:: Job ::
Apart from any images, the entries are to be output exactly.

:: Data ::
# # #

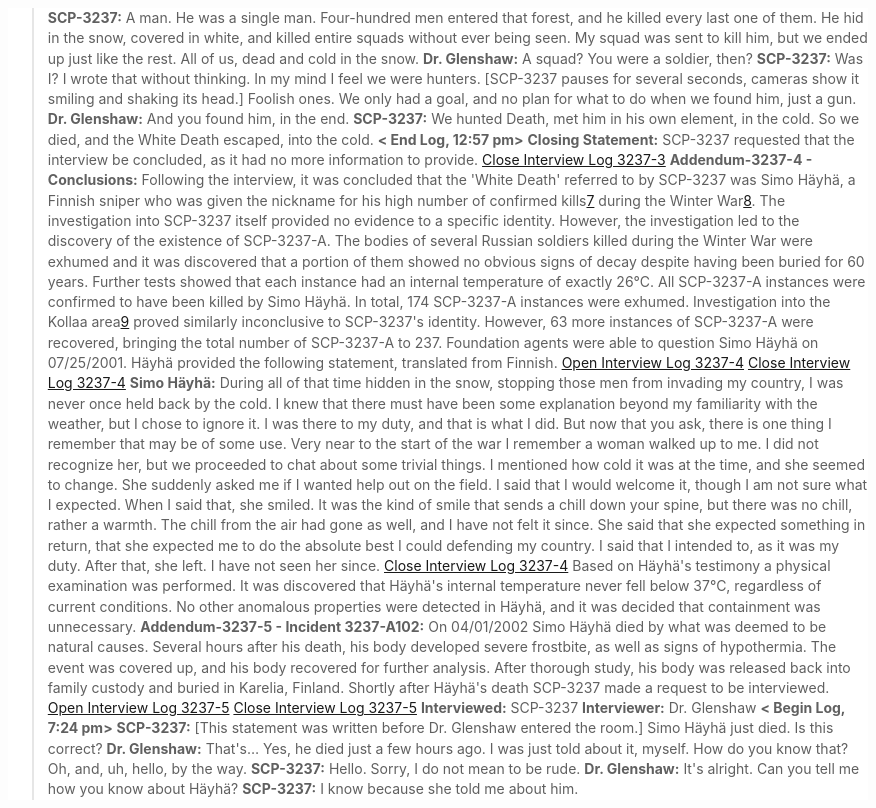 > **SCP-3237:** A man. He was a single man. Four-hundred men entered that forest, and he killed every last one of them. He hid in the snow, covered in white, and killed entire squads without ever being seen. My squad was sent to kill him, but we ended up just like the rest. All of us, dead and cold in the snow.
> **Dr. Glenshaw:** A squad? You were a soldier, then?
> **SCP-3237:** Was I? I wrote that without thinking. In my mind I feel we were hunters. [SCP-3237 pauses for several seconds, cameras show it smiling and shaking its head.] Foolish ones. We only had a goal, and no plan for what to do when we found him, just a gun.
> **Dr. Glenshaw:** And you found him, in the end.
> **SCP-3237:** We hunted Death, met him in his own element, in the cold. So we died, and the White Death escaped, into the cold.
> **< End Log, 12:57 pm>**
> **Closing Statement:** SCP-3237 requested that the interview be concluded, as it had no more information to provide.
[Close Interview Log 3237-3](javascript:;)
**Addendum-3237-4 - Conclusions:** Following the interview, it was concluded that the 'White Death' referred to by SCP-3237 was Simo Häyhä, a Finnish sniper who was given the nickname for his high number of confirmed kills[7](javascript:;) during the Winter War[8](javascript:;).
The investigation into SCP-3237 itself provided no evidence to a specific identity. However, the investigation led to the discovery of the existence of SCP-3237-A. The bodies of several Russian soldiers killed during the Winter War were exhumed and it was discovered that a portion of them showed no obvious signs of decay despite having been buried for 60 years. Further tests showed that each instance had an internal temperature of exactly 26°C. All SCP-3237-A instances were confirmed to have been killed by Simo Häyhä. In total, 174 SCP-3237-A instances were exhumed.
Investigation into the Kollaa area[9](javascript:;) proved similarly inconclusive to SCP-3237's identity. However, 63 more instances of SCP-3237-A were recovered, bringing the total number of SCP-3237-A to 237.
Foundation agents were able to question Simo Häyhä on 07/25/2001. Häyhä provided the following statement, translated from Finnish.
[Open Interview Log 3237-4](javascript:;)
[Close Interview Log 3237-4](javascript:;)
> **Simo Häyhä:** During all of that time hidden in the snow, stopping those men from invading my country, I was never once held back by the cold. I knew that there must have been some explanation beyond my familiarity with the weather, but I chose to ignore it. I was there to my duty, and that is what I did. But now that you ask, there is one thing I remember that may be of some use. Very near to the start of the war I remember a woman walked up to me. I did not recognize her, but we proceeded to chat about some trivial things. I mentioned how cold it was at the time, and she seemed to change. She suddenly asked me if I wanted help out on the field. I said that I would welcome it, though I am not sure what I expected. When I said that, she smiled. It was the kind of smile that sends a chill down your spine, but there was no chill, rather a warmth. The chill from the air had gone as well, and I have not felt it since. She said that she expected something in return, that she expected me to do the absolute best I could defending my country. I said that I intended to, as it was my duty. After that, she left. I have not seen her since.
[Close Interview Log 3237-4](javascript:;)
Based on Häyhä's testimony a physical examination was performed. It was discovered that Häyhä's internal temperature never fell below 37°C, regardless of current conditions. No other anomalous properties were detected in Häyhä, and it was decided that containment was unnecessary.
**Addendum-3237-5 - Incident 3237-A102:** On 04/01/2002 Simo Häyhä died by what was deemed to be natural causes. Several hours after his death, his body developed severe frostbite, as well as signs of hypothermia. The event was covered up, and his body recovered for further analysis. After thorough study, his body was released back into family custody and buried in Karelia, Finland.
Shortly after Häyhä's death SCP-3237 made a request to be interviewed.
[Open Interview Log 3237-5](javascript:;)
[Close Interview Log 3237-5](javascript:;)
> **Interviewed:** SCP-3237
> **Interviewer:** Dr. Glenshaw
> **< Begin Log, 7:24 pm>**
> **SCP-3237:** [This statement was written before Dr. Glenshaw entered the room.] Simo Häyhä just died. Is this correct?
> **Dr. Glenshaw:** That's… Yes, he died just a few hours ago. I was just told about it, myself. How do you know that? Oh, and, uh, hello, by the way.
> **SCP-3237:** Hello. Sorry, I do not mean to be rude.
> **Dr. Glenshaw:** It's alright. Can you tell me how you know about Häyhä?
> **SCP-3237:** I know because she told me about him.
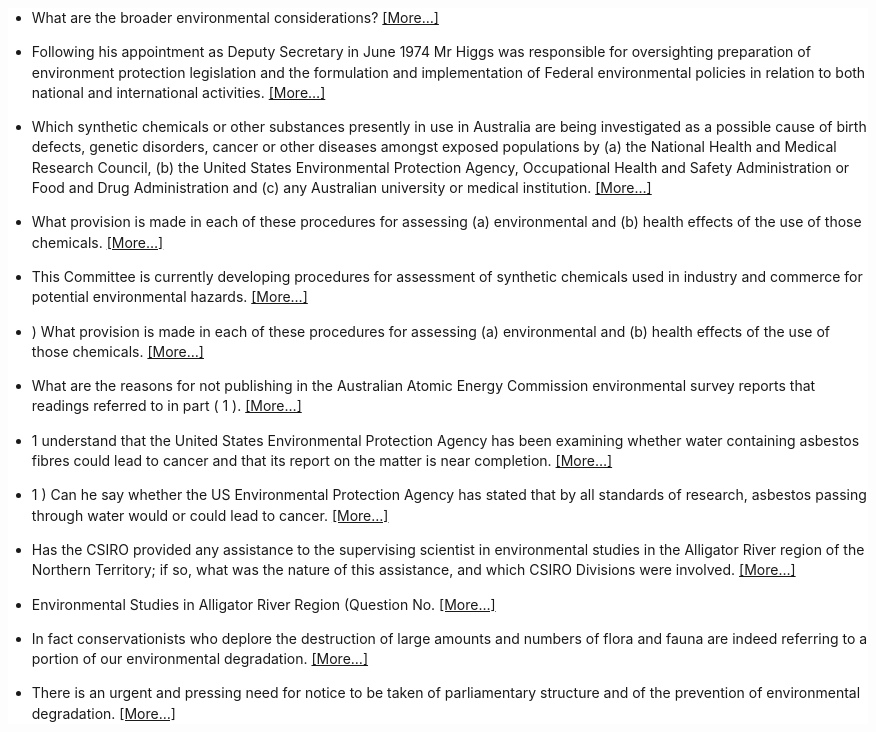 * What are the broader <span class="highlight">environmental</span> considerations? [[More&hellip;]](https://historichansard.net/hofreps/1979/19790405_reps_31_hor113/#subdebate-35-2)

* Following his appointment as  Deputy  Secretary in June 1974  Mr Higgs  was responsible for oversighting preparation of environment protection legislation and the formulation and implementation of Federal <span class="highlight">environmental</span> policies in relation to both national and international activities. [[More&hellip;]](https://historichansard.net/hofreps/1979/19790524_reps_31_hor114/#subdebate-40-0)

* Which synthetic chemicals or other substances presently in use in Australia are being investigated as a possible cause of birth defects, genetic disorders, cancer or other diseases amongst exposed populations by (a) the National Health and Medical Research Council, (b) the United States <span class="highlight">Environmental</span> Protection Agency, Occupational Health and Safety Administration or Food and Drug Administration and (c) any Australian university or medical institution. [[More&hellip;]](https://historichansard.net/hofreps/1979/19790524_reps_31_hor114/#subdebate-49-1)

* What provision is made in each of these procedures for assessing (a) <span class="highlight">environmental</span> and (b) health effects of the use of those chemicals. [[More&hellip;]](https://historichansard.net/hofreps/1979/19790530_reps_31_hor114/#subdebate-32-6)

* This Committee is currently developing procedures for assessment of synthetic chemicals used in industry and commerce for potential <span class="highlight">environmental</span> hazards. [[More&hellip;]](https://historichansard.net/hofreps/1979/19790822_reps_31_hor115/#subdebate-52-4)

* ) What provision is made in each of these procedures for assessing (a) <span class="highlight">environmental</span> and (b) health effects of the use of those chemicals. [[More&hellip;]](https://historichansard.net/hofreps/1979/19790822_reps_31_hor115/#subdebate-52-4)

* What are the reasons for not publishing in the Australian Atomic Energy Commission <span class="highlight">environmental</span> survey reports that readings referred to in part ( 1 ). [[More&hellip;]](https://historichansard.net/hofreps/1979/19790829_reps_31_hor115/#subdebate-27-8)

* 1 understand that the United States <span class="highlight">Environmental</span> Protection Agency has been examining whether water containing asbestos fibres could lead to cancer and that its report on the matter is near completion. [[More&hellip;]](https://historichansard.net/hofreps/1979/19790926_reps_31_hor115/#subdebate-28-0)

* 1 ) Can he say whether the US <span class="highlight">Environmental</span> Protection Agency has stated that by all standards of research, asbestos passing through water would or could lead to cancer. [[More&hellip;]](https://historichansard.net/hofreps/1979/19790926_reps_31_hor115/#subdebate-28-0)

* Has the CSIRO provided any assistance to the supervising scientist in <span class="highlight">environmental</span> studies in the Alligator River region of the Northern Territory; if so, what was the nature of this assistance, and which CSIRO Divisions were involved. [[More&hellip;]](https://historichansard.net/hofreps/1979/19791011_reps_31_hor116/#subdebate-46-8)

* <span class="highlight">Environmental</span> Studies in Alligator River Region  (Question No. [[More&hellip;]](https://historichansard.net/hofreps/1979/19791011_reps_31_hor116/#subdebate-46-8)

* In fact conservationists who deplore the destruction of large amounts and numbers of flora and fauna are indeed referring to a portion of our <span class="highlight">environmental</span> degradation. [[More&hellip;]](https://historichansard.net/hofreps/1970/19700305_reps_27_hor66/#subdebate-31-0)

* There is an urgent and pressing need for notice to be taken of parliamentary structure and of the prevention of <span class="highlight">environmental</span> degradation. [[More&hellip;]](https://historichansard.net/hofreps/1970/19700305_reps_27_hor66/#subdebate-31-0)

# # #

:: Solved exercise ::
 > **SCP-3237:** A man. He was a single man. Four-hundred men entered that forest, and he killed every last one of them. He hid in the snow, covered in white, and killed entire squads without ever being seen. My squad was sent to kill him, but we ended up just like the rest. All of us, dead and cold in the snow.
> **Dr. Glenshaw:** A squad? You were a soldier, then?
> **SCP-3237:** Was I? I wrote that without thinking. In my mind I feel we were hunters. [SCP-3237 pauses for several seconds, cameras show it smiling and shaking its head.] Foolish ones. We only had a goal, and no plan for what to do when we found him, just a gun.
> **Dr. Glenshaw:** And you found him, in the end.
> **SCP-3237:** We hunted Death, met him in his own element, in the cold. So we died, and the White Death escaped, into the cold.
> **< End Log, 12:57 pm>**
> **Closing Statement:** SCP-3237 requested that the interview be concluded, as it had no more information to provide.
[Close Interview Log 3237-3](javascript:;)
**Addendum-3237-4 - Conclusions:** Following the interview, it was concluded that the 'White Death' referred to by SCP-3237 was Simo Häyhä, a Finnish sniper who was given the nickname for his high number of confirmed kills[7](javascript:;) during the Winter War[8](javascript:;).
The investigation into SCP-3237 itself provided no evidence to a specific identity. However, the investigation led to the discovery of the existence of SCP-3237-A. The bodies of several Russian soldiers killed during the Winter War were exhumed and it was discovered that a portion of them showed no obvious signs of decay despite having been buried for 60 years. Further tests showed that each instance had an internal temperature of exactly 26°C. All SCP-3237-A instances were confirmed to have been killed by Simo Häyhä. In total, 174 SCP-3237-A instances were exhumed.
Investigation into the Kollaa area[9](javascript:;) proved similarly inconclusive to SCP-3237's identity. However, 63 more instances of SCP-3237-A were recovered, bringing the total number of SCP-3237-A to 237.
Foundation agents were able to question Simo Häyhä on 07/25/2001. Häyhä provided the following statement, translated from Finnish.
[Open Interview Log 3237-4](javascript:;)
[Close Interview Log 3237-4](javascript:;)
> **Simo Häyhä:** During all of that time hidden in the snow, stopping those men from invading my country, I was never once held back by the cold. I knew that there must have been some explanation beyond my familiarity with the weather, but I chose to ignore it. I was there to my duty, and that is what I did. But now that you ask, there is one thing I remember that may be of some use. Very near to the start of the war I remember a woman walked up to me. I did not recognize her, but we proceeded to chat about some trivial things. I mentioned how cold it was at the time, and she seemed to change. She suddenly asked me if I wanted help out on the field. I said that I would welcome it, though I am not sure what I expected. When I said that, she smiled. It was the kind of smile that sends a chill down your spine, but there was no chill, rather a warmth. The chill from the air had gone as well, and I have not felt it since. She said that she expected something in return, that she expected me to do the absolute best I could defending my country. I said that I intended to, as it was my duty. After that, she left. I have not seen her since.
[Close Interview Log 3237-4](javascript:;)
Based on Häyhä's testimony a physical examination was performed. It was discovered that Häyhä's internal temperature never fell below 37°C, regardless of current conditions. No other anomalous properties were detected in Häyhä, and it was decided that containment was unnecessary.
**Addendum-3237-5 - Incident 3237-A102:** On 04/01/2002 Simo Häyhä died by what was deemed to be natural causes. Several hours after his death, his body developed severe frostbite, as well as signs of hypothermia. The event was covered up, and his body recovered for further analysis. After thorough study, his body was released back into family custody and buried in Karelia, Finland.
Shortly after Häyhä's death SCP-3237 made a request to be interviewed.
[Open Interview Log 3237-5](javascript:;)
[Close Interview Log 3237-5](javascript:;)
> **Interviewed:** SCP-3237
> **Interviewer:** Dr. Glenshaw
> **< Begin Log, 7:24 pm>**
> **SCP-3237:** [This statement was written before Dr. Glenshaw entered the room.] Simo Häyhä just died. Is this correct?
> **Dr. Glenshaw:** That's… Yes, he died just a few hours ago. I was just told about it, myself. How do you know that? Oh, and, uh, hello, by the way.
> **SCP-3237:** Hello. Sorry, I do not mean to be rude.
> **Dr. Glenshaw:** It's alright. Can you tell me how you know about Häyhä?
> **SCP-3237:** I know because she told me about him.
 * What are the broader <span class="highlight">environmental</span> considerations? [[More&hellip;]](https://historichansard.net/hofreps/1979/19790405_reps_31_hor113/#subdebate-35-2)

* Following his appointment as  Deputy  Secretary in June 1974  Mr Higgs  was responsible for oversighting preparation of environment protection legislation and the formulation and implementation of Federal <span class="highlight">environmental</span> policies in relation to both national and international activities. [[More&hellip;]](https://historichansard.net/hofreps/1979/19790524_reps_31_hor114/#subdebate-40-0)

* Which synthetic chemicals or other substances presently in use in Australia are being investigated as a possible cause of birth defects, genetic disorders, cancer or other diseases amongst exposed populations by (a) the National Health and Medical Research Council, (b) the United States <span class="highlight">Environmental</span> Protection Agency, Occupational Health and Safety Administration or Food and Drug Administration and (c) any Australian university or medical institution. [[More&hellip;]](https://historichansard.net/hofreps/1979/19790524_reps_31_hor114/#subdebate-49-1)

* What provision is made in each of these procedures for assessing (a) <span class="highlight">environmental</span> and (b) health effects of the use of those chemicals. [[More&hellip;]](https://historichansard.net/hofreps/1979/19790530_reps_31_hor114/#subdebate-32-6)

* This Committee is currently developing procedures for assessment of synthetic chemicals used in industry and commerce for potential <span class="highlight">environmental</span> hazards. [[More&hellip;]](https://historichansard.net/hofreps/1979/19790822_reps_31_hor115/#subdebate-52-4)

* ) What provision is made in each of these procedures for assessing (a) <span class="highlight">environmental</span> and (b) health effects of the use of those chemicals. [[More&hellip;]](https://historichansard.net/hofreps/1979/19790822_reps_31_hor115/#subdebate-52-4)

* What are the reasons for not publishing in the Australian Atomic Energy Commission <span class="highlight">environmental</span> survey reports that readings referred to in part ( 1 ). [[More&hellip;]](https://historichansard.net/hofreps/1979/19790829_reps_31_hor115/#subdebate-27-8)

* 1 understand that the United States <span class="highlight">Environmental</span> Protection Agency has been examining whether water containing asbestos fibres could lead to cancer and that its report on the matter is near completion. [[More&hellip;]](https://historichansard.net/hofreps/1979/19790926_reps_31_hor115/#subdebate-28-0)

* 1 ) Can he say whether the US <span class="highlight">Environmental</span> Protection Agency has stated that by all standards of research, asbestos passing through water would or could lead to cancer. [[More&hellip;]](https://historichansard.net/hofreps/1979/19790926_reps_31_hor115/#subdebate-28-0)

* Has the CSIRO provided any assistance to the supervising scientist in <span class="highlight">environmental</span> studies in the Alligator River region of the Northern Territory; if so, what was the nature of this assistance, and which CSIRO Divisions were involved. [[More&hellip;]](https://historichansard.net/hofreps/1979/19791011_reps_31_hor116/#subdebate-46-8)

* <span class="highlight">Environmental</span> Studies in Alligator River Region  (Question No. [[More&hellip;]](https://historichansard.net/hofreps/1979/19791011_reps_31_hor116/#subdebate-46-8)

* In fact conservationists who deplore the destruction of large amounts and numbers of flora and fauna are indeed referring to a portion of our <span class="highlight">environmental</span> degradation. [[More&hellip;]](https://historichansard.net/hofreps/1970/19700305_reps_27_hor66/#subdebate-31-0)

* There is an urgent and pressing need for notice to be taken of parliamentary structure and of the prevention of <span class="highlight">environmental</span> degradation. [[More&hellip;]](https://historichansard.net/hofreps/1970/19700305_reps_27_hor66/#subdebate-31-0)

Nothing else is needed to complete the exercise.